I took a sort of vigil over lunch today at the big white house in Vienna. Perhaps you have your own big white house in Vienna…but if you’ve attended my church, then you know which house I mean. I ate my sushi from the car and stared at the long driveway, the new treehouses, and the lamppost that reminded me of Narnia. Was that there when my church friends and I ran about on dusky summer evenings? Did it ever confuse me during the many games of Capture the Flag?
I wish there could be a rule put in place that the end of a year always felt the same way. The end of this year has felt nostalgic. I’ve had more time to process this past week, though that processing has extended beyond just 2021. I’ve also spent more time in silence than is my normal habit. Is that maturity? My one roommate might say so. She is far better at appreciating silence than I am.
Change is spread out across the calendar as I look ahead to 2022. Church plants, new marriages, babies being born, friends moving away – none of these changes are out of the ordinary for a twenty-six year-old woman, but my heart still quickens and my brain wonders what will be steady throughout it all? Praise God for the Rock of my salvation.
I didn’t have expectations for 2021, but at the urging of a wise and older friend I am going to attempt setting goals for 2022. I dislike goals because they have often set me up for being disappointed in myself when I don’t accomplish them. It will be a challenge to remain compassionate with myself and those goals, but I’m going to set some and endeavor to keep them.
And we are still here. A toast and a firework and a worried dog later, I am still the same person I was two minutes ago. Lasting change and sanctification require more than a new date, but that’s okay.
I’m not sad in this moment, but that adjective prevailed this past week. Christmas Day was sobering and the coming weeks will be about the same.
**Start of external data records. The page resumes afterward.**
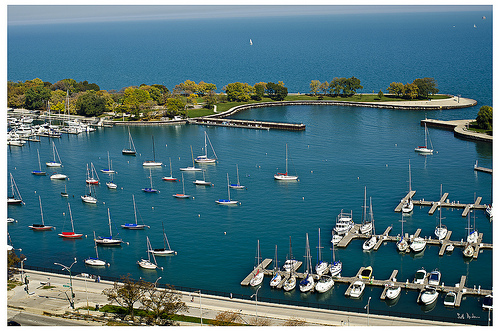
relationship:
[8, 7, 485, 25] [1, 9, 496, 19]
cloud hanging in sky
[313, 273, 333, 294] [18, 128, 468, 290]
boat sitting in water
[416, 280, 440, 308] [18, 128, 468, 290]
boat sitting in water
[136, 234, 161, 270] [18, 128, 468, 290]
boat sitting in water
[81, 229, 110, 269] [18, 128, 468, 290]
boat sitting in water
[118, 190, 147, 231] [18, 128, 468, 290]
boat sitting in water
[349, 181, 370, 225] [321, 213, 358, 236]
mast built on top of boat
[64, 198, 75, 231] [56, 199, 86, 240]
mast built on top of boat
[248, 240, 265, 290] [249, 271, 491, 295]
boat parked at dock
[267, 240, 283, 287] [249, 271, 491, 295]
boat parked at dock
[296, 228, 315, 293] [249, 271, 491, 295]
boat parked at dock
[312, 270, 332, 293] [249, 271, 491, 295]
boat parked at dock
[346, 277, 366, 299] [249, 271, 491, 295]
boat parked at dock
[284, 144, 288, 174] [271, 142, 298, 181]
mast built on top of boat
Grief settles in here and there, never letting you know when it will move on (if it ever does).
Praise God for my family and roommates, for my daily friends and long-distance friends and friends I don’t talk to but still adore because I have a big heart and small ability to communicate with more than a handful of people on a given day. Love lasts in the heart, but if it’s not backed up by action can it still be called love? Maybe it’s more affection at that point…
I’ll let you read The Four Loves and get back to me on how love should manifest in friendship. I want to be a better friend this year; most of us would probably say that, I assume? How many questions have I typed in this post? My favorite writer is coming out with a book this summer about questions and God and people. I must just be preparing for that release.
My body felt better this year, my heart only took a few l’s because of my own foolishness, and I continued to observe Yahweh’s protection in my life. I struggled earlier this year with understanding his holiness, but sovereignty is one that comes easily to my mind, even if it doesn’t always rest easily there.
The decade is two-years old. I am glad to turn twenty-seven this calendar year and apprehensive about all of the sweet changes that I know are coming my way. Can I be excited for the changes that will come but are not revealed to me just yet? Check back in twelve months and ask me the answer. Until then – seek justice, love mercy, and walk humbly with your God. You are His, and He is yours. Rest well in His love, my dears.